Dualismo inverso.

Schopenhauer es un dualista esencialista. Pero eso que lo hace interesante es su dualismo inverso. Al contrario que Descartes, para quien la res cogitans prima sobre la res extensa puesto que es la primera donde reside esa esencia que somos, algo que la filosofía occidental arrastraría hasta mucho después y que en buena medida llevaba arrastrando desde mucho antes, ya desde Platón –quien aparecerá más tarde, esta vez de la mano de Schopenhauer pero ya dado la vuelta–, para el alemán es la cosa extensa encarnada, esto es, el cuerpo, la que permite el acceso a la cosa cognosciente. Es porque tenemos cuerpo, que es una cosa entre las demás cosas, por lo que podemos acceder a la Idea platónica.

Es lo que llama voluntad. Concepto en el que inscribe tanto el universal-particular como las leyes de la ciencia, dado que para él esa voluntad son las relaciones que se producen entre objetos y, sobre todo producen los objetos. Aquí Schopenhauer no puede sino ser calificado como spinozista, para bien.

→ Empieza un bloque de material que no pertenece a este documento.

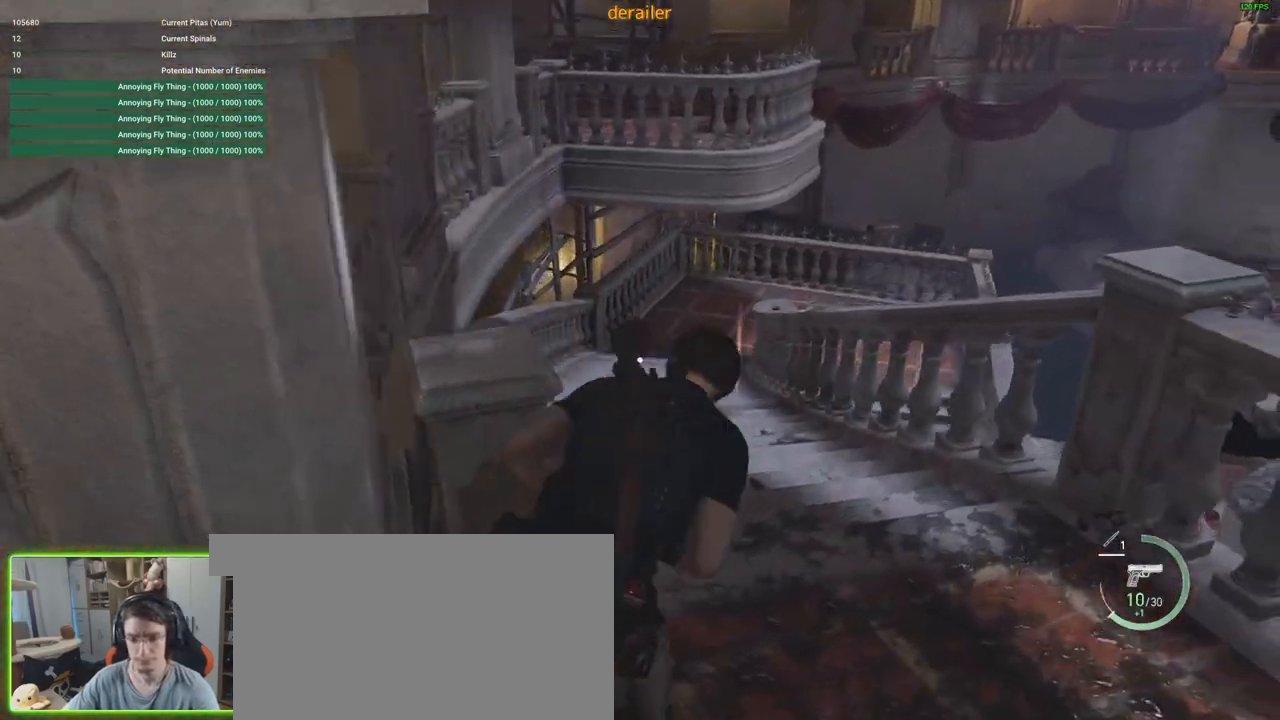
{"keys": ["shift", "w"], "mouse": [], "events": []}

Y lo hace interesante porque es ese giro el que en buena medida convierte a Schopenhauer en un precursor de las metafísicas del objeto. Desde las OOO, Object Oriented Ontologies, hasta el RE, realismo especulativo. Schopenhauer intenta franquear esa puerta inaccesible que nos conduce al objeto y, a diferencia del resto de los idealistas alemanes que niegan siquiera que exista una puerta que se pueda traspasar, opina que es el conocimiento del propio cuerpo el que nos sitúa con un poco en esa Idea. O casi mejor, que es el propio cuerpo el que propicia ese encabalgamiento con la cosa en sí kantiana –que para él no es un trasunto exacto de la Idea, pero cerca anda. Y que ese acceso sólo se produce a partir de las relaciones que conforman la Idea de esa cosa en sí que es el cuerpo. Pero a diferencia de las OOO y RE, Schopenhauer sabe que sin esas relaciones no hay nada, ni siquiera cosa en sí o Idea. En vez de negar la correlación conocimiento-objeto, que es lo que ahora está en boga, afianza esa relación, dado que sin ella no habría nada que conocer. No es que no hubiera conocimiento, es que no habría nada.

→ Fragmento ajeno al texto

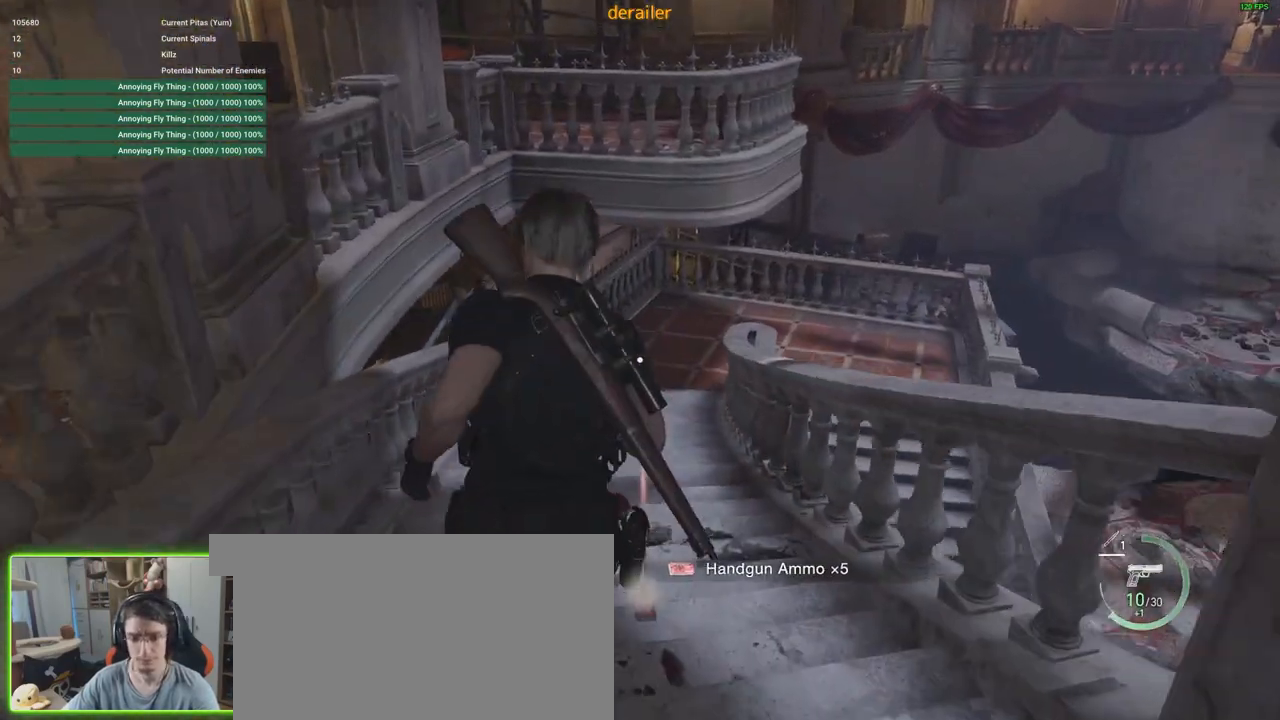
{"keys": ["a", "shift", "w"], "mouse": [], "events": [[33, "f", "down"], [166, "f", "up"], [450, "a", "down"]]}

Y lo hace, además, negando que ese acceso a la cosa extensa sea conceptual. Aquí es donde se distancia de Kant y se mantiene con Spinoza. Para bien también. A pesar de que, para conseguirlo, tenga que tirar de la tercera Crítica kantiana y el acceso pre-conceptual a lo sublime. Punto a su favor.

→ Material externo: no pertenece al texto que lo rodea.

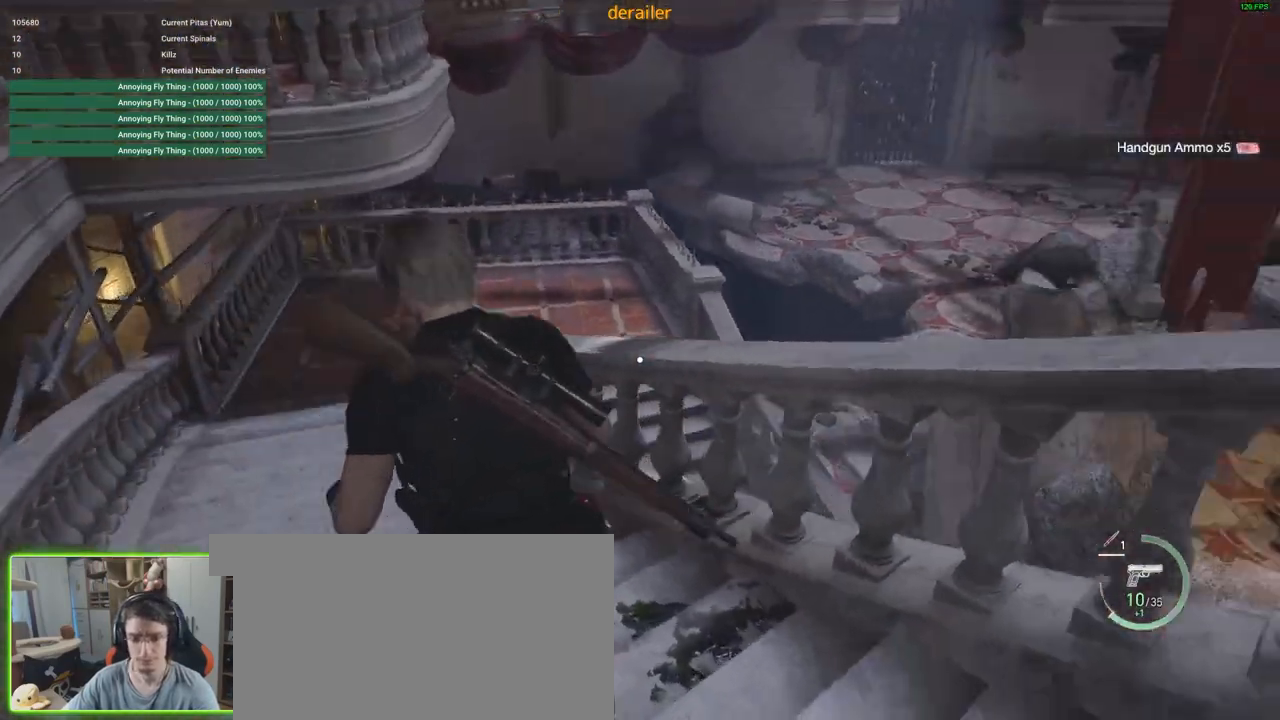
{"keys": ["a", "shift", "w"], "mouse": [], "events": []}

Sin embargo, y por último, me mata ese dualismo, por muy inverso que sea, porque entre ambos ámbitos, el del objeto y su conocimiento, lo que hay en realidad es una continuidad. La voluntad-esencia y su representación-conocimiento se diluyen en lo mismo: son relaciones sobre relaciones. Recursivas además; y, eso sí, siempre a partir del cuerpo –pero esa noción, la recursividad, aún no había florecido en el siglo 19. Y ahí, en la negación de la continuidad, es donde pincha. Nadie es perfecto. Porque es ahí donde asoma eso esencialista tan perturbador, que reniega de Spinoza al negar el conocimiento o su fruto como algo más que relaciones: hay objeto del conocimiento. Cuando no lo hay. Hay continuidad. La pena es que Schopenhauer tuviera que mantenerse en ese dualismo esencia-relación y no pudiera –o no se atreviera, que bastante osada era ya su propuesta, viniendo de donde venía: el imperio de Hegel y sus secuaces, con Fitche a la cabeza–. Pero esto ya es otra historia. Y, si no, que se lo digan a Whitehead.

Pd. Algo que hay que agradecer a Schopenhauer es que no cayera en el subjetivismo. Claro que tampoco se lo permitía su sistema.